Segment Start: Dataset excerpts

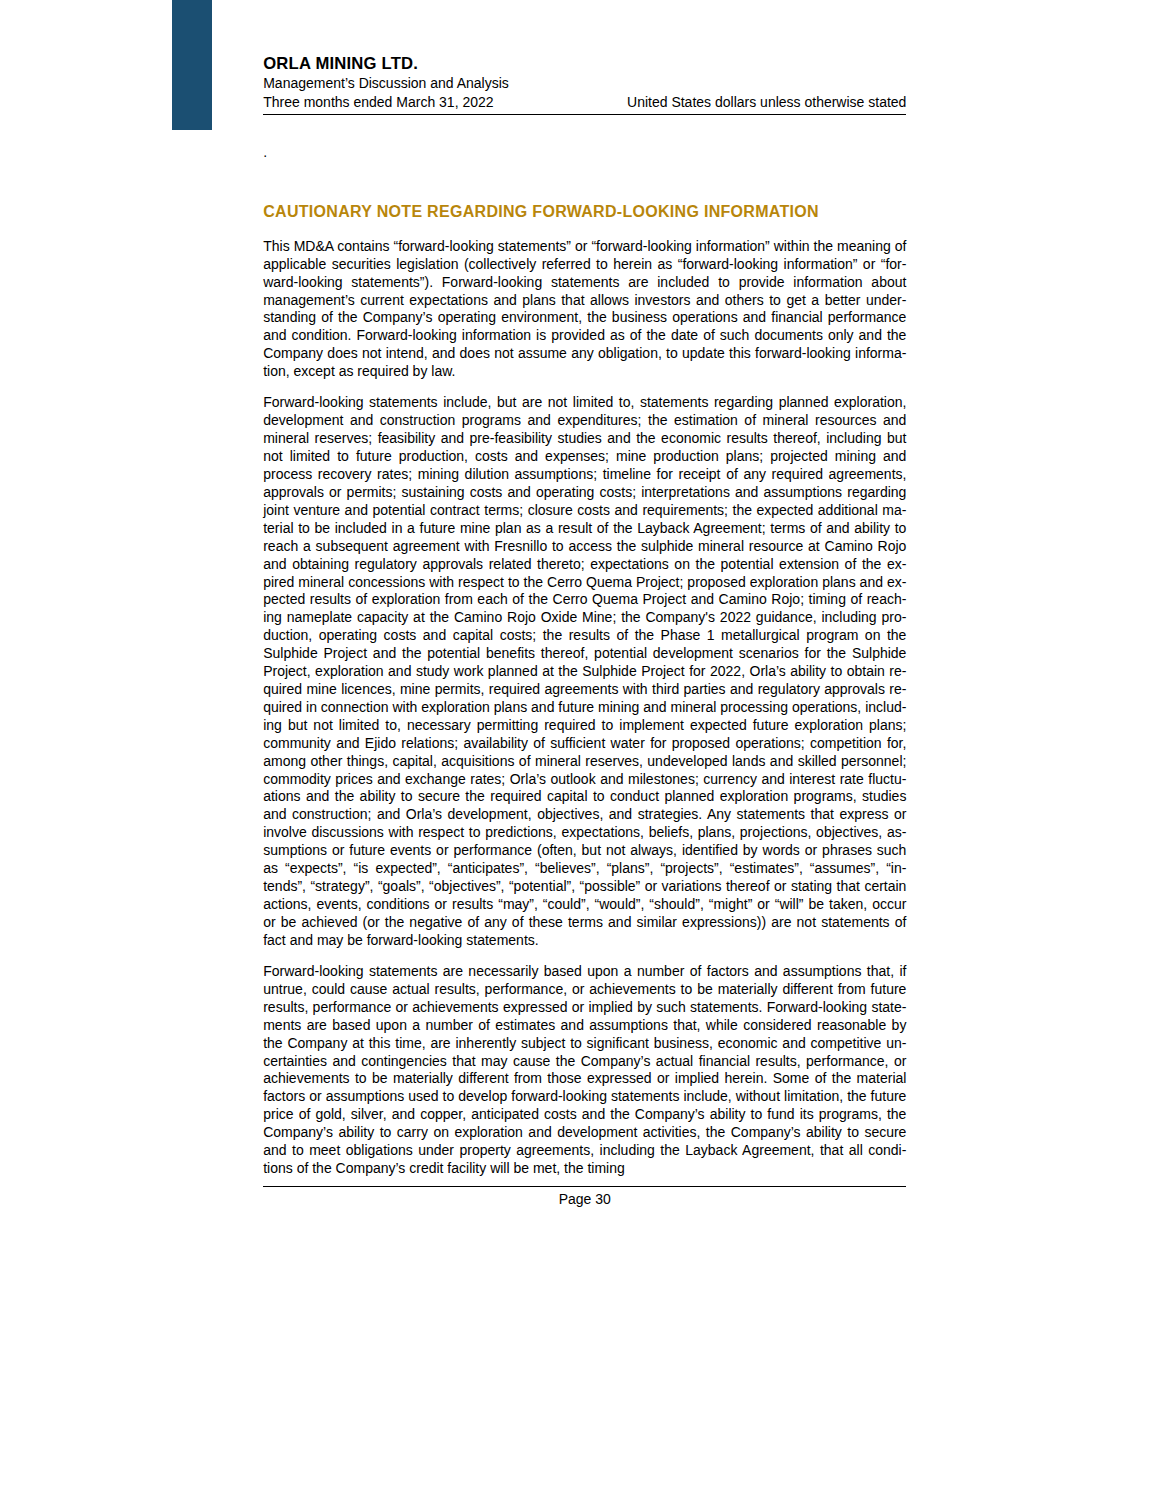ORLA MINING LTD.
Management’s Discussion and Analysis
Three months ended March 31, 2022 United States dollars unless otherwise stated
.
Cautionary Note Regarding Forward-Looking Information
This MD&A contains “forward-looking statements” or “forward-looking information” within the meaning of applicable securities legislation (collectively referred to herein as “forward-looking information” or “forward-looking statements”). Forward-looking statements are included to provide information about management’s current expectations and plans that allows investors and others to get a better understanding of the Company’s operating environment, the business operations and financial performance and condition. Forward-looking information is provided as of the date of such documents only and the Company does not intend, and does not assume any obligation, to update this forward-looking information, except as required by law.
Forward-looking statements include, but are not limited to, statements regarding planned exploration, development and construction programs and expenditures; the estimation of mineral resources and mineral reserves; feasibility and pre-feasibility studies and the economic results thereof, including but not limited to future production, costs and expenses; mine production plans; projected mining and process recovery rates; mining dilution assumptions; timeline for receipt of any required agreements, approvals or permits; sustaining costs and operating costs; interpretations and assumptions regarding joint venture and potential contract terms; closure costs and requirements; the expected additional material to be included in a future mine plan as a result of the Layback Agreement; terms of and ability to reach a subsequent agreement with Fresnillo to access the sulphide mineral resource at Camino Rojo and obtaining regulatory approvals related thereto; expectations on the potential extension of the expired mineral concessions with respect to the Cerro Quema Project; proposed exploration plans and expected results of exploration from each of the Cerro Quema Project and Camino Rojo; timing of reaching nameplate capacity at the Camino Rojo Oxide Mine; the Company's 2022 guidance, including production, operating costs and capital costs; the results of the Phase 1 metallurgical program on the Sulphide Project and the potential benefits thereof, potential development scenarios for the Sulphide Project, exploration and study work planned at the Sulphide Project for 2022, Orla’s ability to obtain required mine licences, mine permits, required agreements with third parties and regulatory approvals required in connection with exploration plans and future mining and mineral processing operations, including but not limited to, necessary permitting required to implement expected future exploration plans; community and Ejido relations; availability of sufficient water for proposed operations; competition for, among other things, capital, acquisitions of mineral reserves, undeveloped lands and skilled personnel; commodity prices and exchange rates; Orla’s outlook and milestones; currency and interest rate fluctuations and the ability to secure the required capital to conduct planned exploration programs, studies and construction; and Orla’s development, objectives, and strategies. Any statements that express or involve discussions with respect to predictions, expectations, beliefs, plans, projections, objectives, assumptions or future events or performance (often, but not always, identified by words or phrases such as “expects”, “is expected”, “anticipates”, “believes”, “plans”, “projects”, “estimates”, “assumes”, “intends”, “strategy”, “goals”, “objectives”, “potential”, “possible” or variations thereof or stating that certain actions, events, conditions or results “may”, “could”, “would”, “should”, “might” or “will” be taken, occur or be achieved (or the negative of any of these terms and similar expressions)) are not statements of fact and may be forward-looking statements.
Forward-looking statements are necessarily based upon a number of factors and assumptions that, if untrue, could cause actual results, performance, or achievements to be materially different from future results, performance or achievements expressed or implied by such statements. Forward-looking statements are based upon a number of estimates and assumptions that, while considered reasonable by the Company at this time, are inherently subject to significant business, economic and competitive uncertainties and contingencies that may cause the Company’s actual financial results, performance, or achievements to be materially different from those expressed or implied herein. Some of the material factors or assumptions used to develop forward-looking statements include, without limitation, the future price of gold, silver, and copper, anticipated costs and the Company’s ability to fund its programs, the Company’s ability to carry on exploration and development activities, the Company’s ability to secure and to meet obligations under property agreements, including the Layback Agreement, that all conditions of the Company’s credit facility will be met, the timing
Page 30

Segment End: Dataset excerpts

Problem to work on -> Could you repeat all of the entries exactly, without the pictures?

Answer to this task ->
ORLA MINING LTD.
Management’s Discussion and Analysis
Three months ended March 31, 2022 United States dollars unless otherwise stated
.
Cautionary Note Regarding Forward-Looking Information
This MD&A contains “forward-looking statements” or “forward-looking information” within the meaning of applicable securities legislation (collectively referred to herein as “forward-looking information” or “forward-looking statements”). Forward-looking statements are included to provide information about management’s current expectations and plans that allows investors and others to get a better understanding of the Company’s operating environment, the business operations and financial performance and condition. Forward-looking information is provided as of the date of such documents only and the Company does not intend, and does not assume any obligation, to update this forward-looking information, except as required by law.
Forward-looking statements include, but are not limited to, statements regarding planned exploration, development and construction programs and expenditures; the estimation of mineral resources and mineral reserves; feasibility and pre-feasibility studies and the economic results thereof, including but not limited to future production, costs and expenses; mine production plans; projected mining and process recovery rates; mining dilution assumptions; timeline for receipt of any required agreements, approvals or permits; sustaining costs and operating costs; interpretations and assumptions regarding joint venture and potential contract terms; closure costs and requirements; the expected additional material to be included in a future mine plan as a result of the Layback Agreement; terms of and ability to reach a subsequent agreement with Fresnillo to access the sulphide mineral resource at Camino Rojo and obtaining regulatory approvals related thereto; expectations on the potential extension of the expired mineral concessions with respect to the Cerro Quema Project; proposed exploration plans and expected results of exploration from each of the Cerro Quema Project and Camino Rojo; timing of reaching nameplate capacity at the Camino Rojo Oxide Mine; the Company's 2022 guidance, including production, operating costs and capital costs; the results of the Phase 1 metallurgical program on the Sulphide Project and the potential benefits thereof, potential development scenarios for the Sulphide Project, exploration and study work planned at the Sulphide Project for 2022, Orla’s ability to obtain required mine licences, mine permits, required agreements with third parties and regulatory approvals required in connection with exploration plans and future mining and mineral processing operations, including but not limited to, necessary permitting required to implement expected future exploration plans; community and Ejido relations; availability of sufficient water for proposed operations; competition for, among other things, capital, acquisitions of mineral reserves, undeveloped lands and skilled personnel; commodity prices and exchange rates; Orla’s outlook and milestones; currency and interest rate fluctuations and the ability to secure the required capital to conduct planned exploration programs, studies and construction; and Orla’s development, objectives, and strategies. Any statements that express or involve discussions with respect to predictions, expectations, beliefs, plans, projections, objectives, assumptions or future events or performance (often, but not always, identified by words or phrases such as “expects”, “is expected”, “anticipates”, “believes”, “plans”, “projects”, “estimates”, “assumes”, “intends”, “strategy”, “goals”, “objectives”, “potential”, “possible” or variations thereof or stating that certain actions, events, conditions or results “may”, “could”, “would”, “should”, “might” or “will” be taken, occur or be achieved (or the negative of any of these terms and similar expressions)) are not statements of fact and may be forward-looking statements.
Forward-looking statements are necessarily based upon a number of factors and assumptions that, if untrue, could cause actual results, performance, or achievements to be materially different from future results, performance or achievements expressed or implied by such statements. Forward-looking statements are based upon a number of estimates and assumptions that, while considered reasonable by the Company at this time, are inherently subject to significant business, economic and competitive uncertainties and contingencies that may cause the Company’s actual financial results, performance, or achievements to be materially different from those expressed or implied herein. Some of the material factors or assumptions used to develop forward-looking statements include, without limitation, the future price of gold, silver, and copper, anticipated costs and the Company’s ability to fund its programs, the Company’s ability to carry on exploration and development activities, the Company’s ability to secure and to meet obligations under property agreements, including the Layback Agreement, that all conditions of the Company’s credit facility will be met, the timing
Page 30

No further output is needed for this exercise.